So many things struck me as wrong about the latest Netflix communication in which CEO Reed Hastings apologized and then announced the DVD business will be spun off into a separate brand,
Creating a new brand: Brands are powerful. They mean something. They are difficult and expensive to build. Netflix has a great brand. Why start from almost scratch for a DVD business? A new brand won’t have the warm, fuzzy feelings the name Netflix currently brings. Can you imagine Pizza Hut spinning off its delivery business under a new brand? Fed Ex renaming its Ground service? Charlie Sheen renaming his multiple personalities (call the nice one on the Emmys last night “Charles”)? I see businesses all the time think they can create products under new brands without understanding the work and expense it takes to get the kind of recognition Netflix has now. Netflix probably does understand, but it would seem to be making things unnecessarily difficult.
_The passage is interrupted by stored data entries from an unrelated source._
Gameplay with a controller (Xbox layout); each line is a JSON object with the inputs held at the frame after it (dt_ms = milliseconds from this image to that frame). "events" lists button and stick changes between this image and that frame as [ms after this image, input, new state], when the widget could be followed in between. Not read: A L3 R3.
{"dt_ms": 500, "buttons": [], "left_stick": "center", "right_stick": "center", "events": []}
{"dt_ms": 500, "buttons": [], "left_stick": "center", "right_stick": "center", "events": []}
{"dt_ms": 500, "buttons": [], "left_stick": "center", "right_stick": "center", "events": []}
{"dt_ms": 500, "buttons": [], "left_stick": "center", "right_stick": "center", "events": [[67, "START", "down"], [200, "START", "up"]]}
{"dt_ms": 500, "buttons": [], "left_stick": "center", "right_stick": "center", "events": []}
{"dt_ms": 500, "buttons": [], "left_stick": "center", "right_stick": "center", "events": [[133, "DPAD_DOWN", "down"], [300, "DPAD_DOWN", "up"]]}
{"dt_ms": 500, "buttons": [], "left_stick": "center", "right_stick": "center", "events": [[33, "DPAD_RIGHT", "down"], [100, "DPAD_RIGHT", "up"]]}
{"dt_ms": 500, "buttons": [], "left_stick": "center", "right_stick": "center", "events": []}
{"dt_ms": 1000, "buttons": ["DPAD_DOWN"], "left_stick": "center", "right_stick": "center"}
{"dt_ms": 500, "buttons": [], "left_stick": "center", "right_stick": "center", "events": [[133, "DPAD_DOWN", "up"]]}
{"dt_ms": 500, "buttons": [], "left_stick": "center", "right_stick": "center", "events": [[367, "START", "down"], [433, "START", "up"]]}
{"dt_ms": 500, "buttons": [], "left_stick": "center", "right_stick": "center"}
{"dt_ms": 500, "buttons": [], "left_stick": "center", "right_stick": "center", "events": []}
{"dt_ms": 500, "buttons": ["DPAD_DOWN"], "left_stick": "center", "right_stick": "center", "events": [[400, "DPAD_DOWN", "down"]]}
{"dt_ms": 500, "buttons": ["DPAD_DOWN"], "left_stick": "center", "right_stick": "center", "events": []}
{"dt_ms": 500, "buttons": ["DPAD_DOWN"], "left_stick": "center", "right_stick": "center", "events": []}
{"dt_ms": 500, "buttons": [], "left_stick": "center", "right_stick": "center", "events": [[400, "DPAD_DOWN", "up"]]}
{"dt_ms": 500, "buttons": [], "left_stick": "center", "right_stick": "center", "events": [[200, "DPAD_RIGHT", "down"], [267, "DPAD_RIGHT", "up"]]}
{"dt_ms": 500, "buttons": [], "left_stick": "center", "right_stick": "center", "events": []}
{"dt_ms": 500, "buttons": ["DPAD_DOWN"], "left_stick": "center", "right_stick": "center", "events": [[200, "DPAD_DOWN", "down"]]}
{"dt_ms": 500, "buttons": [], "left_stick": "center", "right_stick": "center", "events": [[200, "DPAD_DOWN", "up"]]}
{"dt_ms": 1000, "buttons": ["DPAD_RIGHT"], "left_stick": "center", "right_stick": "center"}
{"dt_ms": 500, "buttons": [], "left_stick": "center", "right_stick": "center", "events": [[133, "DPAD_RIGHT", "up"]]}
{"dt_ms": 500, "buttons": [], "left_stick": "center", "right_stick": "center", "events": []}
Spinning off the DVD business: Based on my use of the service, Netflix is taking the wrong view of their product. Netflix is looking at itself as having two products, disc rentals and streaming video. I view Netflix as one entertainment product with complementary delivery methods. Disc rentals and streaming video each have strengths that make up for the other’s weaknesses. Discs offer greater choice of titles. Streaming video offers instant gratification and mobility. Completely separating these means Netflix is just like any other Over the Top streaming media company, including many that have come and gone over the years. Up to now, the recent split of services still allowed easy migration between the two. Also, if discs are a dying medium, is Qwikster created with the expectation of shrinking? New brands are usually created to grow, not act as a technological hospice.
Limiting the product offerings: Barring major new feature announcements, this makes the Netflix streaming business a one-trick pony. A laser-like focus on a single business can be good, but competitors such as HBO seem to be finding success from offering multiple delivery methods (cable, video on demand, discs and HBO GO streaming), so why would Netflix want to put themselves at a disadvantage? (Note: I’m dropping my Netflix streaming and keeping the disc plan because I’m already paying for services like HBO and Amazon Prime that provide streaming video at no extra cost.)
Removing the DVD gateway to streaming: Disc rentals are a gateway drug to streaming. I believe many customers who might not be familiar with connecting devices to TVs for streaming movies might sign up for DVD rentals first and then ease into the Watch Instantly service. This separation creates a higher hurdle to entice consumers to jump. Netflix now loses the support of hooking people on discs and moving them up the digital product chain.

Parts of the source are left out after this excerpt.